The Green Fund:
An approach based on ‘Common but Differentiated Responsibility’ and Equity.
Proposed by Jeffrey Sachs and Shiv Someshwar, Asia Development Bank Paper 371, July 2012)
“Purpose. The Green Fund will receive assessed contributions of member countries and will disburse grant and loan funds to low-income and middle-income countries to pursue programs of climate-change mitigation and adaptation.
Duration. The Green Fund will operate until the sustainable reduction of GHG emissions sufficient to meet the objectives of the UNFCCC. This is targeted to occur no later than 2050.
Members. All signatories of the UNFCCC are members of the Green Fund.

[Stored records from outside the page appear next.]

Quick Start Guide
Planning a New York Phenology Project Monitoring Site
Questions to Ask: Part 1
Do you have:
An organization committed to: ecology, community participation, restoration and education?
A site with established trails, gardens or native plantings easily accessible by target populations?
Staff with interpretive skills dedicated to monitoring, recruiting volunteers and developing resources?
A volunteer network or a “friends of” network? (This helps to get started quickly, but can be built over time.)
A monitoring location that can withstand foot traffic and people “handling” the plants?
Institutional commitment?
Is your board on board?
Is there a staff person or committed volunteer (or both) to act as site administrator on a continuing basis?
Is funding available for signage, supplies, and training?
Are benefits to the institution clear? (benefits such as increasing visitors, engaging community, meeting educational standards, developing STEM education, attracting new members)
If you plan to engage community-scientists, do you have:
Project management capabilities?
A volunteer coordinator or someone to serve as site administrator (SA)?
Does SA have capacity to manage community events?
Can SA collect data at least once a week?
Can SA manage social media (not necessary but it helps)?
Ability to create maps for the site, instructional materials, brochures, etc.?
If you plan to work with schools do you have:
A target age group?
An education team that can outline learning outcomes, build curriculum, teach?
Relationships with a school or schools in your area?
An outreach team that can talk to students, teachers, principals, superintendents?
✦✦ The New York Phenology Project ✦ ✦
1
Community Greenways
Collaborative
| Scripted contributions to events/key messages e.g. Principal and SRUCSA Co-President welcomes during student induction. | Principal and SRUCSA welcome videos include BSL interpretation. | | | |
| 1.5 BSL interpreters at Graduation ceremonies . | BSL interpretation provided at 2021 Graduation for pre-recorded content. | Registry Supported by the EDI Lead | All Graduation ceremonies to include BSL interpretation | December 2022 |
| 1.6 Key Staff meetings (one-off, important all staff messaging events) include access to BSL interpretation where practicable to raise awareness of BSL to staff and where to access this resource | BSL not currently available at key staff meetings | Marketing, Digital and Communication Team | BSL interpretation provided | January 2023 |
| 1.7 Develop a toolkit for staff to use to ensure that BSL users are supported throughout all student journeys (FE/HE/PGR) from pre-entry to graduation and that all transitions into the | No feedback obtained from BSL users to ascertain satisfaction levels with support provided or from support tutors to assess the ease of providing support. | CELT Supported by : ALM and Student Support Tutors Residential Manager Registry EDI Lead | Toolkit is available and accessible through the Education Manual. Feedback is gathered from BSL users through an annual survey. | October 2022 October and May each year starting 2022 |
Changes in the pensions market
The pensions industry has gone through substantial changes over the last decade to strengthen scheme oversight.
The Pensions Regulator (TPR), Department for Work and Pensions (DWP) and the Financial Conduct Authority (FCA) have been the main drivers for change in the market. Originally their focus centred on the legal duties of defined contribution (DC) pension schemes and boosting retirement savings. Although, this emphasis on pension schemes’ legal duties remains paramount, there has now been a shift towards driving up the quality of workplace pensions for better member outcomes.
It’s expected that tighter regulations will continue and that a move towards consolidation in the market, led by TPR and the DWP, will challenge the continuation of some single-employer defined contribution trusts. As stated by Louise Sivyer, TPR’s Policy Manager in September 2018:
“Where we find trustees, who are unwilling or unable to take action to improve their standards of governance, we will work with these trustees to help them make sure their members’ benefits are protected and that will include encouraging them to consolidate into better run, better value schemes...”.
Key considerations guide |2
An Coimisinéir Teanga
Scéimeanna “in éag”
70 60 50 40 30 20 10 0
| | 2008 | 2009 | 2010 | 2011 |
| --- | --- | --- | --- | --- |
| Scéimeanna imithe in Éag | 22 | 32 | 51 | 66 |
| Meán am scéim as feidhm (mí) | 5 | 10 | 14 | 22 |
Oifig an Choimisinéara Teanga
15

Governance. The Governing Board will include two representative countries of each Regional Development Bank. Each RDB will select its representatives according to procedures set by the Governing Boards of the respective banks. The countries will serve for two years. At least one of the two countries will be a recipient country of the Green Fund. Each MDB will have a non-voting representative, as will relevant UN agencies.
Funding. The Green Fund will be funded by assessments paid by member countries. Assessments will be determined according to each country’s CO2emissions and the country’s GDP per capita (World Bank Atlas method)”.
Although its carbon reduction strategy is very different, in practice, the Green Fund would be similar to Kyoto 2. Like K2, it gives the impression that some developing countries cannot be trusted to administer affairs to the advantage of its citizens. Nevertheless, it may attract support from climate vulnerable nations that like the prospect of a guaranteed steady income which is largely insulated from recession. However, it will be hard to quantify the amount by which the Green Fund will reduce carbon emissions – nationally or globally.